Le « miracle » a attiré les regards bienveillants. En décembre 2008, Sa Majesté le Roi Mohammed VI inaugure une première rénovation d’envergure (1,5 million de dirhams), scellant la reconnaissance nationale pour ce modèle. Mais la grande métamorphose a lieu en novembre 2019. L’association investit encore 5 millions de dirhams pour transférer le centre dans le nouvel hôpital Mohammed V. Les 12 lits d’origine sont devenus 24 postes de dialyse dernier cri, dans un environnement moderne et digne. Un symbole fort : les 74 000 séances du site historique ont été relayées par près de 75 000 autres dans ce nouveau cadre, sans jamais rompre la chaîne du soin.
 
Un modèle qui dépasse la médecine

Les chiffres parlent d’eux-mêmes : près de 400 patients en dialyse chronique régulière, environ 1 000 cas aigus traités (dont de nombreuses urgences vitales comme des toxémies gravidiques), et un suivi pour 36 patients du CHP. Une équipe de 9 personnes dévouées fait tourner cette mécanique de précision.

Mais au-delà des statistiques,c’est une philosophie de soin qui frappe. La gratuité, bien sûr, pierre angulaire qui libère les familles de la ruine financière.

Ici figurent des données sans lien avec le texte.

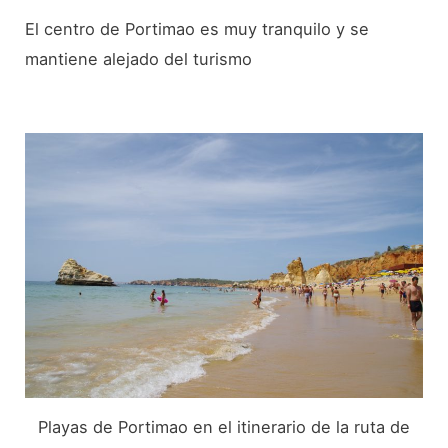
El centro de Portimao es muy tranquilo y se
mantiene alejado del turismo
Playas de Portimao en el itinerario de la ruta de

L’excellence médicale, avec un bilan de « zéro morbidité » revendiqué. Et surtout, l’accompagnement humain. « On ne se sent pas comme un simple patient », confirme Ahmed. Ici, la « prise en charge psycho-affective » n’est pas un vœu pieux, mais une réalité vécue au quotidien, une écoute qui soigne l’âme autant que le corps.
 
Conclusion : Une lueur qui éclaire bien au-delà d’El Jadida

Alors que le soleil décline sur El Jadida, le centre Chouaïb Doukkali continue de battre au rythme des cœurs qu’il maintient en vie. Il est bien plus qu’une unité médicale. Il est la preuve vivante que l’initiative citoyenne, ancrée dans la solidarité communautaire et portée par un leadership compétent et dévoué, peut construire des institutions pérennes d’intérêt public. Il montre la force d’un partenariat où l’État et la société civile marchent main dans la main, créant non seulement de la santé, mais de la dignité, de la résilience et de l’espoir.

Dans un monde souvent cynique, le récit de ce centre est un rappel édifiant : parfois, les plus beaux miracles naissent de la simple volonté de se serrer les coudes et de dire : « Personne ne sera laissé de côté. » Le grain de sable de chacun, comme le dit si bien le Dr Hassar, a bel et bien bâti une cathédrale.